1. Deliver exceptional customer experiences by developing your talent capabilities.

This will be a critical initiative for all retailers as they strive to interact with more consumers on-line and in stores at a new level of customer-centricity. Human talent in one-to-one retailing is your greatest asset to create value for your customers and prospects, and develop long-term relationships targeted at customer retention. Training and point-of-contact coaching will be of paramount importance as independents struggle to survive in a world where businesses once firmly rooted in manufacturing will develop ways to become more involved directly with consumers to protect their product distribution. We will witness the “retailization” of manufacturing companies in the immediate future, and they’ll come at you online. You need to be prepared to tailor services to each customer, and your sales associates are your front-line troops in this effort.

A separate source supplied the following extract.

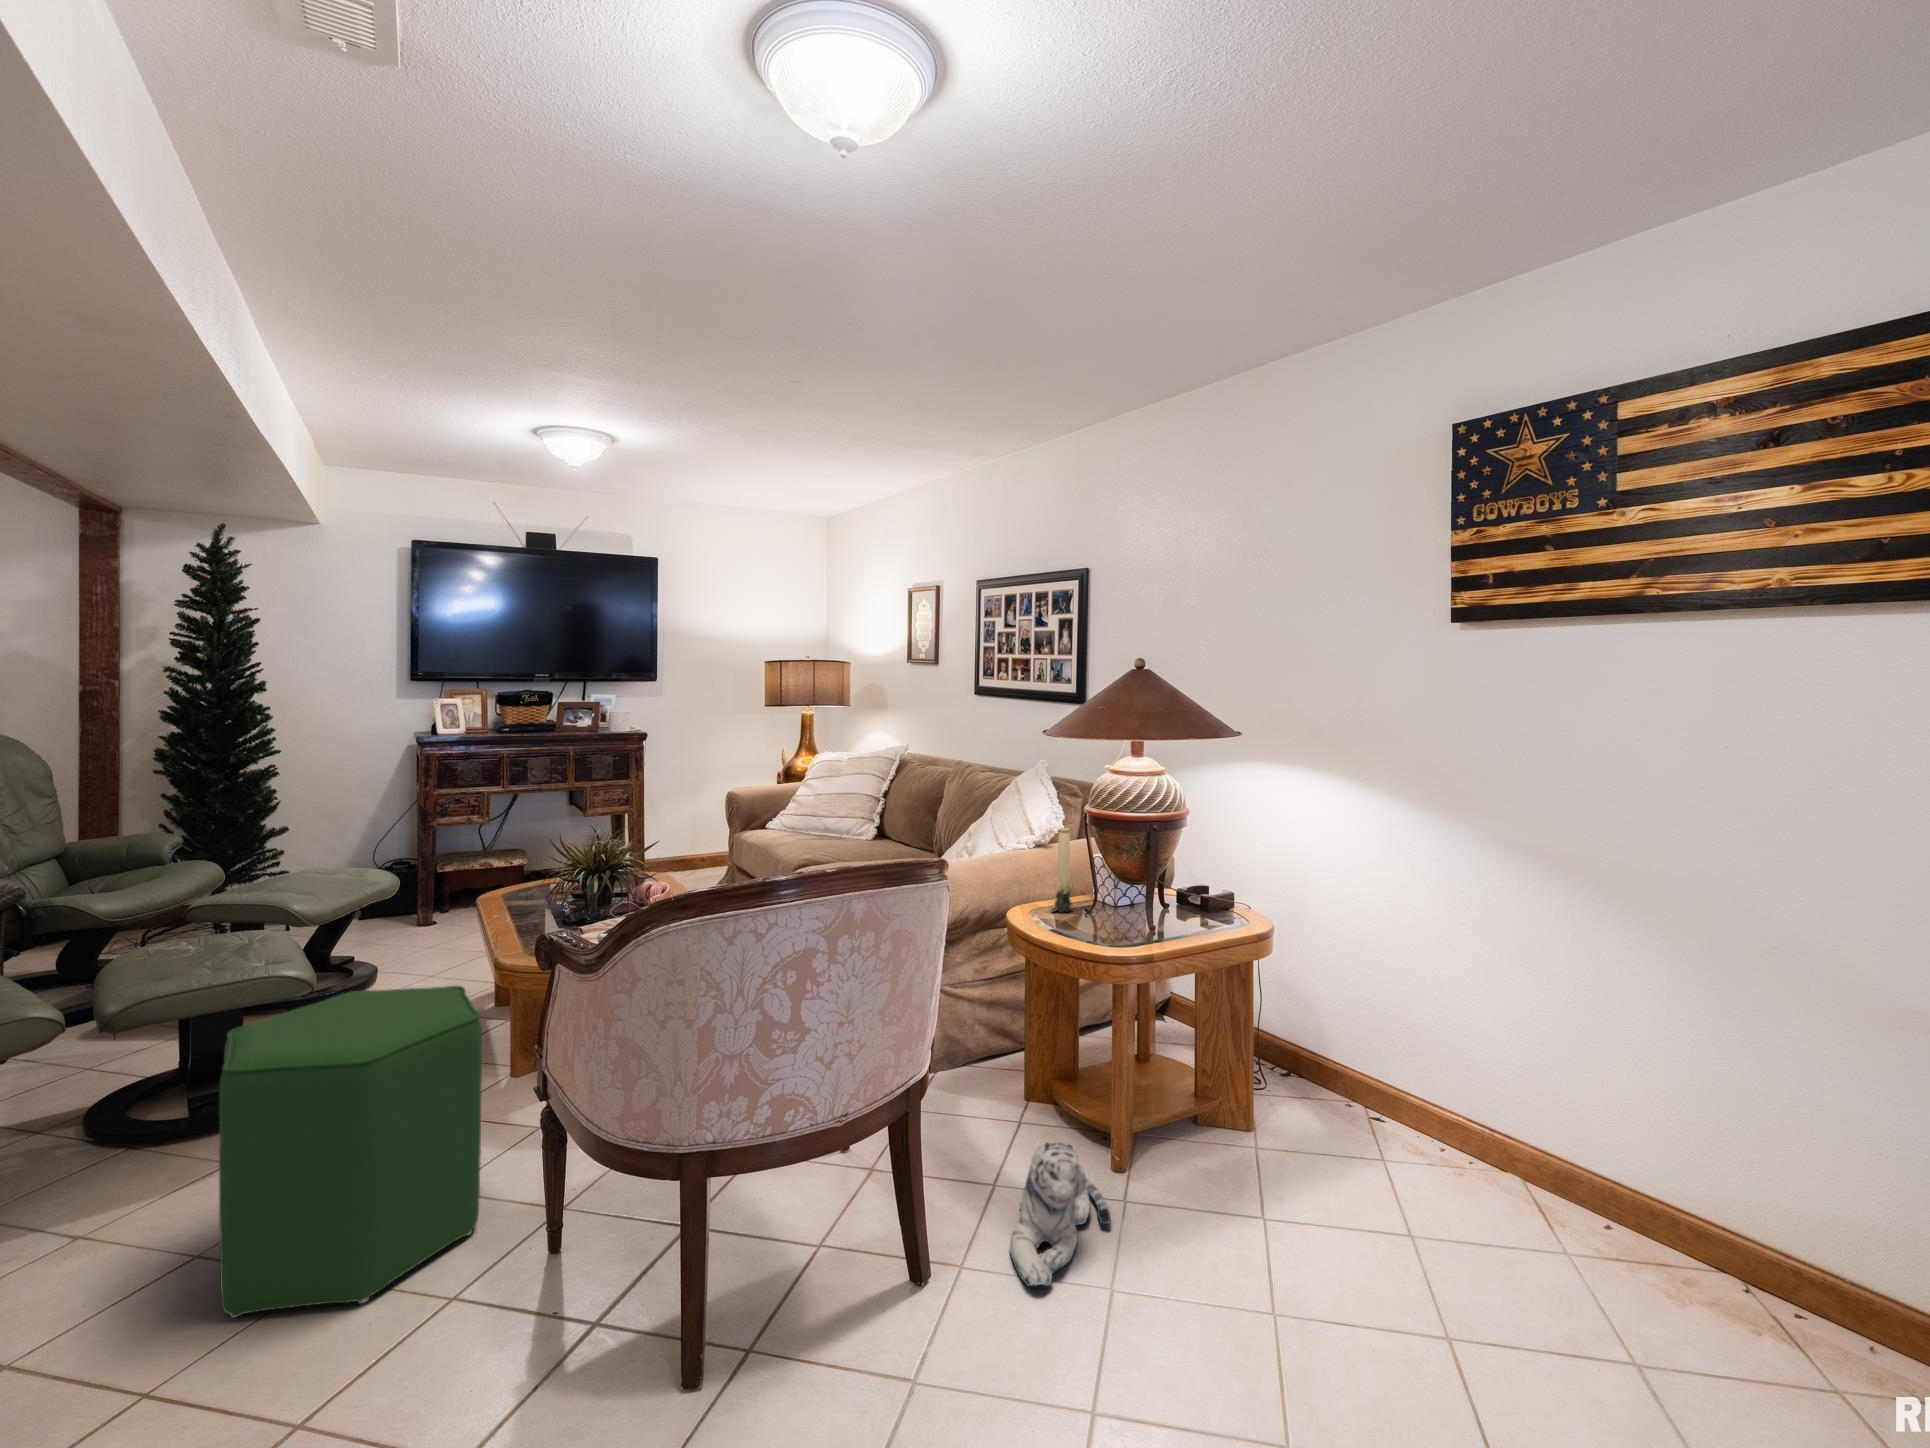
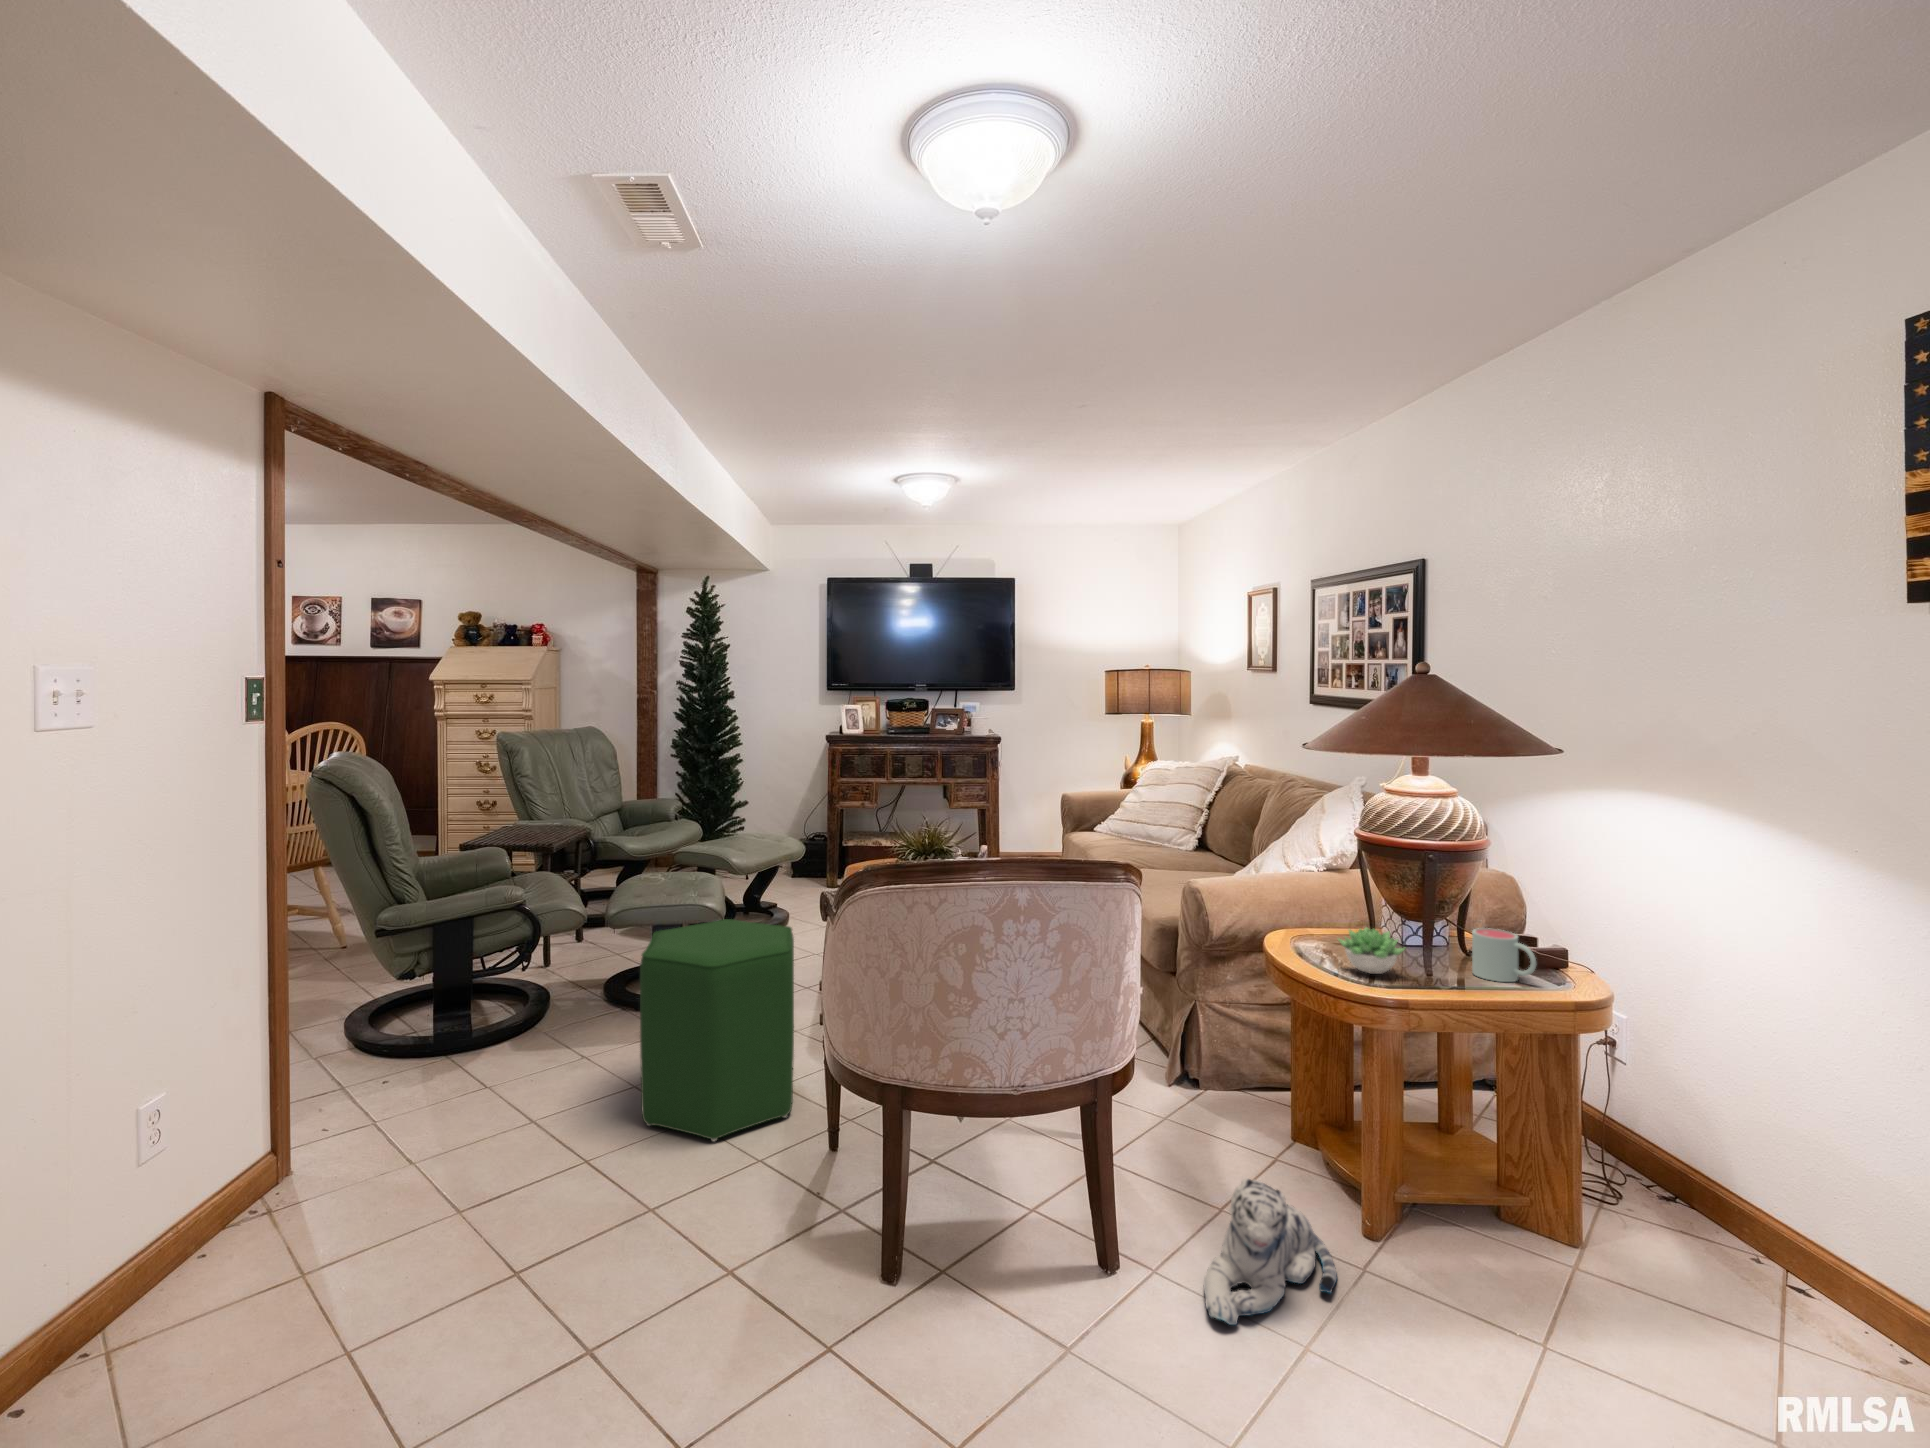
candle: present [1051,828,1073,913] -> none [1314,852,1343,947]
mug: none [1176,880,1223,922] -> present [1472,928,1536,982]
succulent plant: none [1084,891,1139,932] -> present [1338,927,1405,974]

2. Begin a customer retention program immediately.
You can no longer rely on the door opening enough to drive your business ahead. Advertising in this environment can be both expensive and wasteful, but you have an enormous pool of satisfied customers who very likely have needs for things you sell. Go directly to them via email if you can, or direct mail if you have to, and make them special offers to cement your relationship. Consider these people to be your “inner circle” and treat them as such.

3. Get your website up to speed!
Most retailers think of their website as a “nice-to-have” extension of their store. You need to turn that thinking around so your store becomes an extension of your website where a high percentage of consumers see you first. Get them to register on your site! Begin offering “more help” right here. You need to use the tools available to optimize the local effectiveness of your site through tools like Search Engine Optimization (SEO) and SEM. Get ready now to sell online in your market area. La-Z-Boy and Ethan Allen are among the first national companies to embark on this e-commerce course.

4. Develop an e-marketing platform immediately.
Use opt-in email communications as your primary advertising and communications vehicle.

There are a number of companies that can provide you with affordable solutions to the e-marketing dilemma. If you don’t have an internal initiative already going to gather email addresses from every consumer, begin one now. This should be the top priority for every retail marketing and advertising executive in our industry.

5. Take control of the point of contact with your customers.
Think strategically and act tactically to team-up with store sales managers and sales associates to control how customers are treated at every level of your company from sales to delivery. You simply cannot leave this most critical issue in the hands of your employees in the lack of a strategic initiative that spells out your vision and corporate goals. If you don’t know what’s really happening in the interactions between each salesperson and each customer in each store every day, you are not in control of the point of contact in a one-to-one selling environment where the interaction is everything.